EXTRACT PROVIDED section start

What organisations do have is a performance problem. In order to gain competitive advantage they need to process the data that they have much more quickly, in some cases, in real time. A performance problem which the major enterprise data warehouse (EDW) vendors will tell you can be solved by adding lots more resources. Which in some cases it can. But there’s a catch: Those additional resources require additional database licenses.

The word ‘enterprise’ has become synonymous with expensive. Organisations already had issues with the amount of money, time and resources they had to invest in their ‘enterprise’ data warehouse even before they needed to process increasing amounts of data, increasingly faster.

The growing requirement to analyse more of the unstructured ‘big data’ has contributed to organisations undertaking EDW modernisation or optimisation projects, the ultimate aim of which is to reduce the cost of these systems by archiving cold data into Hadoop and moving ETL processes outside of the database to scale back the amount of compute power and storage, as well as the number of ‘core’ licenses required for the database. But this can add huge amounts of complexity and can see the hardware (both storage and compute) requirements simply shifted to Hadoop.

EXTRACT PROVIDED section end

**BRIEF 1**
Revise the saved entries by putting "операций" in place of "процессов" throughout them, keeping everything else the same, and omit the pictures from your answer.
The saved entries that follow are unrelated to the passage on enterprise data warehouses.

EXTRACTED MATERIAL section start

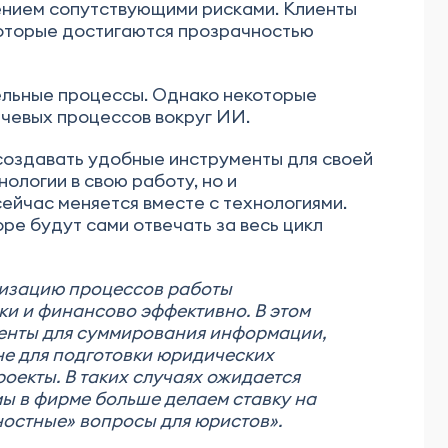
ением сопутствующими рисками. Клиенты
 которые достигаются прозрачностью
ельные процессы. Однако некоторые
чевых процессов вокруг ИИ.
 создавать удобные инструменты для своей
ологии в свою работу, но и
ейчас меняется вместе с технологиями.
ре будут сами отвечать за весь цикл
мизацию процессов работы
ки и финансово эффективно. В этом
менты для суммирования информации,
 не для подготовки юридических
оекты. В таких случаях ожидается
ы в фирме больше делаем ставку на
ностные» вопросы для юристов».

EXTRACTED MATERIAL section end

**BRIEF 2**
Reproduce word for word the part of the passage on enterprise data warehouses starting at "The word ‘enterprise’" and ending at "data, increasingly faster.".

**PROBLEM SOLUTION 1**
ением сопутствующими рисками. Клиенты
 которые достигаются прозрачностью
ельные процессы. Однако некоторые
чевых операций вокруг ИИ.
 создавать удобные инструменты для своей
ологии в свою работу, но и
ейчас меняется вместе с технологиями.
ре будут сами отвечать за весь цикл
мизацию операций работы
ки и финансово эффективно. В этом
менты для суммирования информации,
 не для подготовки юридических
оекты. В таких случаях ожидается
ы в фирме больше делаем ставку на
ностные» вопросы для юристов».

**PROBLEM SOLUTION 2**
The word ‘enterprise’ has become synonymous with expensive. Organisations already had issues with the amount of money, time and resources they had to invest in their ‘enterprise’ data warehouse even before they needed to process increasing amounts of data, increasingly faster.